第63章 original〜尸魂界西梢局篇 散〜
もしこのまま蓮美人格であり続けることが出来たら?なんてことは考えないと言ったけど、頭の片隅にはある。
普段溶け合っていても、完全に2つの人格として分けられてしまった。……もし、喜助さんを思う情が私から漏れ出たもので、佐伯ポインティ自身には無いものであったら。

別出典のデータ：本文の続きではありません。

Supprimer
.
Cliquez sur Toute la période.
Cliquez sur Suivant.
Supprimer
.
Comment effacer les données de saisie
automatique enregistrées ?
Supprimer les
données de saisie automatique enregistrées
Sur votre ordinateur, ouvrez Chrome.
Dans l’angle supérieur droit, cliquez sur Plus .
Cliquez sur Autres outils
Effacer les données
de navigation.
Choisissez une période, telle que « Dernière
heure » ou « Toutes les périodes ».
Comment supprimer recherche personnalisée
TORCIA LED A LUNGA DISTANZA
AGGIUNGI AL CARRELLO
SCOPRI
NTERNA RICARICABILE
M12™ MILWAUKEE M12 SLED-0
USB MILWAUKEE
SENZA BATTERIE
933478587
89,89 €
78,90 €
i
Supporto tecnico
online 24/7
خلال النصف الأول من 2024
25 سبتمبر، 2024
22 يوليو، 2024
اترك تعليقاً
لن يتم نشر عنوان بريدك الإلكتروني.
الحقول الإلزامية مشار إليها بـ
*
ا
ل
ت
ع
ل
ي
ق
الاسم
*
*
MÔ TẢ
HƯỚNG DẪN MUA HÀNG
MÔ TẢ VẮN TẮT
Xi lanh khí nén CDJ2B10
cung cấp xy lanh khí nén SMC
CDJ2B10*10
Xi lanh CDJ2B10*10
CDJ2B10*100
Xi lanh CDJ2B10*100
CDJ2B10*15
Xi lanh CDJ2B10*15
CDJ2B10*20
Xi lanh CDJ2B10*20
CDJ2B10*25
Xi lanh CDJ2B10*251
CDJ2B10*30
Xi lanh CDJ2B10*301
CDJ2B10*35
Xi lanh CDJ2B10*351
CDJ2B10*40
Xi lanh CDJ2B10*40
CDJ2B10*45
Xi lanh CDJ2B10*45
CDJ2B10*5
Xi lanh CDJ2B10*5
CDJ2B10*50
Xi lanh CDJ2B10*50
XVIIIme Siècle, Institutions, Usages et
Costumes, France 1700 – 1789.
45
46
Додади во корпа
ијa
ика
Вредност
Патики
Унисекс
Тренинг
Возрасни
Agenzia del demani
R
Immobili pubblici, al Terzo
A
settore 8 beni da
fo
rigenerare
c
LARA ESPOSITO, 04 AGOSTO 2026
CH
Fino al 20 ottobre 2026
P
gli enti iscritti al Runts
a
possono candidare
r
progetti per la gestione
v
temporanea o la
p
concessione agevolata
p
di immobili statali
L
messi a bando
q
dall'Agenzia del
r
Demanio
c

このまま眠っている彼女の人格を起こした時に喜助さんへの想いがなかったら。
今までは蓮美でもあり、ポインティでもあり。あまり深く考えてこなかった。蓮美として扱われることに嫌な気持ちは無いし、昔話も楽しい。
頭の中がグラグラ回る。
「肩と足の痛みは如何ですかな。」
「鎮痛剤が効いてるようです。」
「肉体の方はこちらで何とかしますので、魂魄の形を守っていてくだされ。」
義骸の中だと少し落ち着いた。義骸は仮のものだからちょっと重いとかちょっと疲れるとか、肉体に比べると動かしにくくて、好きじゃないのだけれど、霊子で作られたものの中にいることで、魂魄が安定する。
「遅いですな、浦原殿。」
あれから8時間近く経っている。
「テッサイさんは大丈夫ですか。ずっと結界貼り続けて頂いてますが……」
「なんのこれしき。今のポインティ殿には僅かな霊圧の揺れや外的な刺激でも危険でございますゆえ、付きっきりでやらねばならんのです。ポインティ殿は休んでいてくだされ。」
「これはまた酷くやられたな。」
「夜一殿!」
人姿の夜一さんが入ってきた。
「崩玉の力を使ったのか。」
「はい。」
「ということは喜助の仕込んだ鬼道を突破したんじゃな?」
「はい。」
崩玉の力は、私の霊力状態により僅かに漏れ出ることはある。
「浦原殿の鬼道の発動条件は崩玉の暴走時と使用時。それで鬼道の発動が無かったとなると」
「……あいつの鬼道も失敗じゃな!」
夜一さんが大声で笑った。
「すまんすまん、和ませたかっただけじゃ。使用とはいえ、邪な事でなはい。此度ばかりは感謝じゃな。」